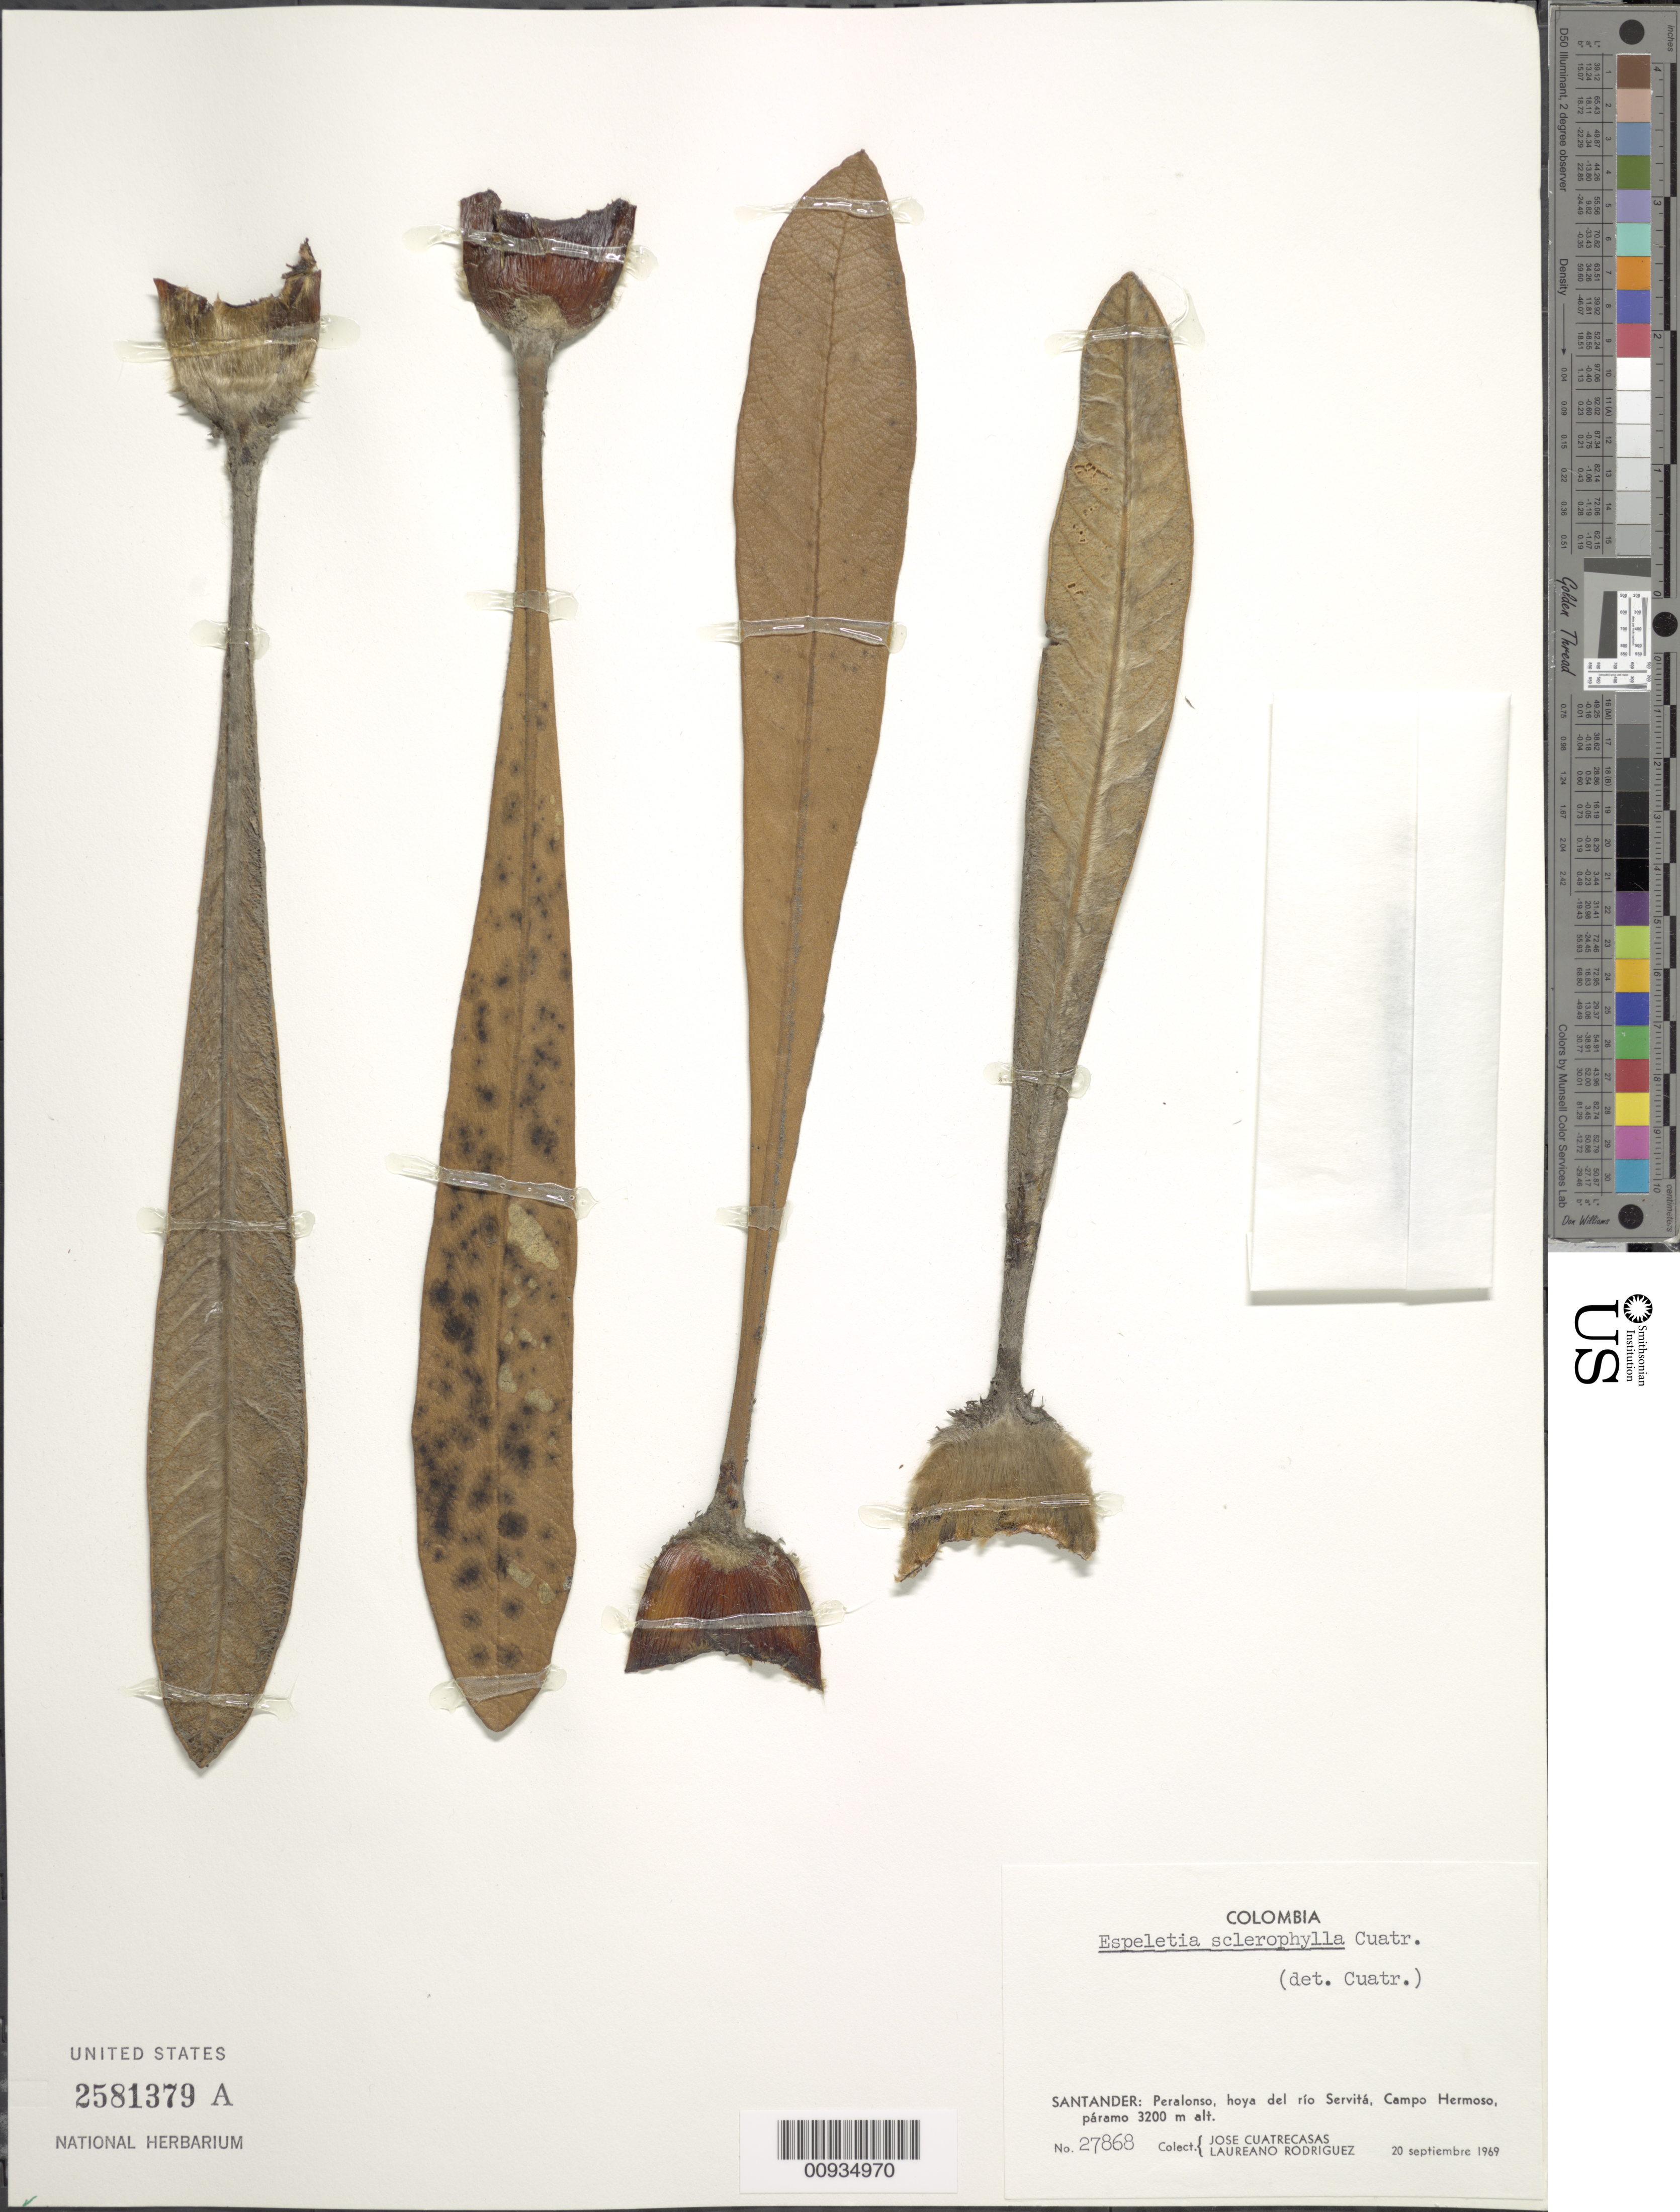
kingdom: Plantae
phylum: Tracheophyta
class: Magnoliopsida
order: Asterales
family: Asteraceae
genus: Espeletiopsis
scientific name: Espeletiopsis sclerophylla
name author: (Cuatrec.) Cuatrec.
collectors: J. Cuatrecasas & L. Rodriguez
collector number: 27868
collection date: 1969-09-20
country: Colombia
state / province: Santander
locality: Peralonso, hoya del Rio Servita, Campo Hermoso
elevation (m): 3200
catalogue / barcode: US 2581379A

_Written task_.
Can you rewrite the records above with "collection date" replaced by "date collected", keeping everything else the same and leaving out the pictures?

_Answer to this task_.
kingdom: Plantae
phylum: Tracheophyta
class: Magnoliopsida
order: Asterales
family: Asteraceae
genus: Espeletiopsis
scientific name: Espeletiopsis sclerophylla
name author: (Cuatrec.) Cuatrec.
collectors: J. Cuatrecasas & L. Rodriguez
collector number: 27868
date collected: 1969-09-20
country: Colombia
state / province: Santander
locality: Peralonso, hoya del Rio Servita, Campo Hermoso
elevation (m): 3200
catalogue / barcode: US 2581379A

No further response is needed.